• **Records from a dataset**

____________

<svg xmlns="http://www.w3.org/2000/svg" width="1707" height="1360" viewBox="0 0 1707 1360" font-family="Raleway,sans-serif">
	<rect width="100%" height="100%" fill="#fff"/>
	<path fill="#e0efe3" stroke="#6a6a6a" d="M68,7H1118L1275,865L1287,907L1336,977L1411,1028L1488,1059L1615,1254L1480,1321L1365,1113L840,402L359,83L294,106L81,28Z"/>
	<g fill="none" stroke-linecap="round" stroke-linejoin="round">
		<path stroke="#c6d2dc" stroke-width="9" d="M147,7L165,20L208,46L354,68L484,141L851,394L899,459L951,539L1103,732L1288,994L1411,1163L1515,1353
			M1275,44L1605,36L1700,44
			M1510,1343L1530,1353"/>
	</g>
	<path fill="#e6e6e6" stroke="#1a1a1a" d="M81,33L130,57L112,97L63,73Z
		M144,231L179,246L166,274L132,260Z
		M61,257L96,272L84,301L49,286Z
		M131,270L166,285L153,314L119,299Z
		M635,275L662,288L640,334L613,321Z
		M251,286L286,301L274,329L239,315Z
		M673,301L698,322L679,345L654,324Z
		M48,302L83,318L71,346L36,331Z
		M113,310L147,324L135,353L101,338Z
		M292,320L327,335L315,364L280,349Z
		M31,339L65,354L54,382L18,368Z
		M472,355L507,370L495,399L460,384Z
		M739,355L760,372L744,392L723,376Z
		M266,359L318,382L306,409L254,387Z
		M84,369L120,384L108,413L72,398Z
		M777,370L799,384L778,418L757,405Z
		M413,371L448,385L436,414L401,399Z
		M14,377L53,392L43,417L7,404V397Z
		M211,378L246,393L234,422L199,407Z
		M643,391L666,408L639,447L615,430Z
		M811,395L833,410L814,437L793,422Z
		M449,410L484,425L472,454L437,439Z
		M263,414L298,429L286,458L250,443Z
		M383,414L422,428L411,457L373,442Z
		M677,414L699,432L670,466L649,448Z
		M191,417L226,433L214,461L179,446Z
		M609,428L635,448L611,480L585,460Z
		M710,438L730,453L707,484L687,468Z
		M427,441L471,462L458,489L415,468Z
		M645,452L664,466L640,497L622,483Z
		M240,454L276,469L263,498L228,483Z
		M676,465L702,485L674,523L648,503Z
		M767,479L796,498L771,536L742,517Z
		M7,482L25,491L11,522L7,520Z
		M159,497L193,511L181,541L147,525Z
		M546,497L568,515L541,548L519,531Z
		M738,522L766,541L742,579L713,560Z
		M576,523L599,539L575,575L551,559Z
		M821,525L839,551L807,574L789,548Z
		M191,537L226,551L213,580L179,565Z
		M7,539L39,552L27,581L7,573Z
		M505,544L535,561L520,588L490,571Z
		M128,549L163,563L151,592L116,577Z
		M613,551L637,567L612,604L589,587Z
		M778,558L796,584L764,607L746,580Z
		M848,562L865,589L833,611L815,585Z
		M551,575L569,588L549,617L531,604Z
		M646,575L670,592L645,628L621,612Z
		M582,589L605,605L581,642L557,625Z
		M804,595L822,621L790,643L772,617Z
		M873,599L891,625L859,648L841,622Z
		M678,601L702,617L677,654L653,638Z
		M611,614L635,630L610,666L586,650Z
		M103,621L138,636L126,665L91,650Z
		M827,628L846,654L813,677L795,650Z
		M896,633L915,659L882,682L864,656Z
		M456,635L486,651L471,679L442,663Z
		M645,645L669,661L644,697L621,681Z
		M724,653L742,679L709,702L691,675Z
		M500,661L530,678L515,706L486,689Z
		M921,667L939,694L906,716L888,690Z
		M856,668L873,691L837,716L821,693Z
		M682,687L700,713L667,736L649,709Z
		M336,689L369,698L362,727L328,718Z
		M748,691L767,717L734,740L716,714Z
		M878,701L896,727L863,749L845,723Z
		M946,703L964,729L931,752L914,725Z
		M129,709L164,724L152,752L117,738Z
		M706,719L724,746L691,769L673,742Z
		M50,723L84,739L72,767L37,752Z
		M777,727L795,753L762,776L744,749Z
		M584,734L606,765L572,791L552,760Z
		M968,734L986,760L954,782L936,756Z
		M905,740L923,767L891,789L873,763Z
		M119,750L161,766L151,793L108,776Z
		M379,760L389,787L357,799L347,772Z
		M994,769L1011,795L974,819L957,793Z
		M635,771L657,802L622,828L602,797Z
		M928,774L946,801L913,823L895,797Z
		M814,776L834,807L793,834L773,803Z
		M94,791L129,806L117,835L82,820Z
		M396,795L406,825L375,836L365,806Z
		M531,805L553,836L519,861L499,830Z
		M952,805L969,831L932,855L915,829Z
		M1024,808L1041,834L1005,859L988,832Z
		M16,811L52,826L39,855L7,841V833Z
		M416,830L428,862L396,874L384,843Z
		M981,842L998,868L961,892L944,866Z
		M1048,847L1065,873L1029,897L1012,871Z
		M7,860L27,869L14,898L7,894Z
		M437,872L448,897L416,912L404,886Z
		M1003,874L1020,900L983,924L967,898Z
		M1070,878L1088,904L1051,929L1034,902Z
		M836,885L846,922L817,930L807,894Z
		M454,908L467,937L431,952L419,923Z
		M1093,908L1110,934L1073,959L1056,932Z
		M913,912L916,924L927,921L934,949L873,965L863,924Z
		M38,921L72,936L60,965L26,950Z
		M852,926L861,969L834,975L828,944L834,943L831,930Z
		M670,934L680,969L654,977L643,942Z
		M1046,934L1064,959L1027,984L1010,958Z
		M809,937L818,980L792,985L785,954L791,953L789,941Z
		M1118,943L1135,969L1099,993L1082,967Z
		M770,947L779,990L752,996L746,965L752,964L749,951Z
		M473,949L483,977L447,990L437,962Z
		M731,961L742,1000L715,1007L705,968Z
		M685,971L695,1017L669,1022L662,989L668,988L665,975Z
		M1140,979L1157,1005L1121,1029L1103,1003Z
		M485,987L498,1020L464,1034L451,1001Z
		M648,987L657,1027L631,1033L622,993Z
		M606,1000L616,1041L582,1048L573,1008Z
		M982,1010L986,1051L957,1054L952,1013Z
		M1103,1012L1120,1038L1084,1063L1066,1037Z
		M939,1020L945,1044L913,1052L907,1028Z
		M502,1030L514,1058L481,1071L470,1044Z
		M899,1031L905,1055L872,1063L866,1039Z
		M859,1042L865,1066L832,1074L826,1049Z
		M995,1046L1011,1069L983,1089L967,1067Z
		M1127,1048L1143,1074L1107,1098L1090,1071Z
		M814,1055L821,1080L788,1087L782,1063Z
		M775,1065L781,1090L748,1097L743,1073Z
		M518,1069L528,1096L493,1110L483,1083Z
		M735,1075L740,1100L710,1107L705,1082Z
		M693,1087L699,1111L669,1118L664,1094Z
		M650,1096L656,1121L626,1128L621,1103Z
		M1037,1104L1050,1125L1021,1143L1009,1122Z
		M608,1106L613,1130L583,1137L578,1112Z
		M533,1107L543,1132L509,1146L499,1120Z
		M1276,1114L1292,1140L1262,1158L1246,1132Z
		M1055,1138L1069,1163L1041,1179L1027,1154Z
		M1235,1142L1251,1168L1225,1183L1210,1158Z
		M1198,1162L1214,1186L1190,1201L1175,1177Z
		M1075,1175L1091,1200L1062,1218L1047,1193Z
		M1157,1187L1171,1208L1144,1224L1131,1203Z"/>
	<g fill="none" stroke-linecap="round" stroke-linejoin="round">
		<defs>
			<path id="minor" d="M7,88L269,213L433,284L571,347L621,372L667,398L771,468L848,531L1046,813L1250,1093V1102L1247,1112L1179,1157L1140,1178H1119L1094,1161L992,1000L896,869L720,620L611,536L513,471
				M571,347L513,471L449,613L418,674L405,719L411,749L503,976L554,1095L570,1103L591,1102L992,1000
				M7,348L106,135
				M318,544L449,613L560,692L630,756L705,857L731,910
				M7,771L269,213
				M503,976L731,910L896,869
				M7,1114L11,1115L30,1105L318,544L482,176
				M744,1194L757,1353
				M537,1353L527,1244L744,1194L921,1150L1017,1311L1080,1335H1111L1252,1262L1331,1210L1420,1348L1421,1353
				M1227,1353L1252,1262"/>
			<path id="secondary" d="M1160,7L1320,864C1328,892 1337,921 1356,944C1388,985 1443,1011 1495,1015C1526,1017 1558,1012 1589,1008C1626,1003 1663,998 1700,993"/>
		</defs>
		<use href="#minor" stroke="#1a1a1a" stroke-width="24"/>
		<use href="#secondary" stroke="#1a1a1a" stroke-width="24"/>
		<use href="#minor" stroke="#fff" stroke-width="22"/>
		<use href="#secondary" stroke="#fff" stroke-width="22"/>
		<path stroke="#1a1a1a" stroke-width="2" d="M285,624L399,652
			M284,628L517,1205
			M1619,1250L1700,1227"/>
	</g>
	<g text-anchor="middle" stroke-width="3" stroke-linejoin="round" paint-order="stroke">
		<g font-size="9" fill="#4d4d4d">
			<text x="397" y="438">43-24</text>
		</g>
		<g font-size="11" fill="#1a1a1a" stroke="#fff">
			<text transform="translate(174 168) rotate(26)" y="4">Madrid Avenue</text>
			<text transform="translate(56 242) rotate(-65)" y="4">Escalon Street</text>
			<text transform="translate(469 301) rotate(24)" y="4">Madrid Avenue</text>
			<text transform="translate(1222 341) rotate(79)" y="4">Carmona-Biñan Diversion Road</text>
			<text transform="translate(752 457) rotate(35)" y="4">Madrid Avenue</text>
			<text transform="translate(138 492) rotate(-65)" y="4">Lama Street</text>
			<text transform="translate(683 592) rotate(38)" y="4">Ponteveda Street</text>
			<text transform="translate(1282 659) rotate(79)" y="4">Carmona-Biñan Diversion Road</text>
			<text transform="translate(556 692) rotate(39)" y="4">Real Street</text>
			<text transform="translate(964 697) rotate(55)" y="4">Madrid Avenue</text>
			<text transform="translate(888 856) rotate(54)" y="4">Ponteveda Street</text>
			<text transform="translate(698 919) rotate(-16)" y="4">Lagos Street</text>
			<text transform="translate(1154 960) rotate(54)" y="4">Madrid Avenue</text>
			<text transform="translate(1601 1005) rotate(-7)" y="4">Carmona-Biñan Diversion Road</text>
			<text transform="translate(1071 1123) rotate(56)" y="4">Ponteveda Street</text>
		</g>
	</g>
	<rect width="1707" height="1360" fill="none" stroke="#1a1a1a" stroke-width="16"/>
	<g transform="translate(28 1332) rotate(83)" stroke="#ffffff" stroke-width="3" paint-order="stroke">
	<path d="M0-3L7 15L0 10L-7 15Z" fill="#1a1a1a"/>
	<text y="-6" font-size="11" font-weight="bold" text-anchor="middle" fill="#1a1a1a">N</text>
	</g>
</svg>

____________

"middle" is the string to look for; please copy every line of the records above where it appears.

	<g text-anchor="middle" stroke-width="3" stroke-linejoin="round" paint-order="stroke">
	<text y="-6" font-size="11" font-weight="bold" text-anchor="middle" fill="#1a1a1a">N</text>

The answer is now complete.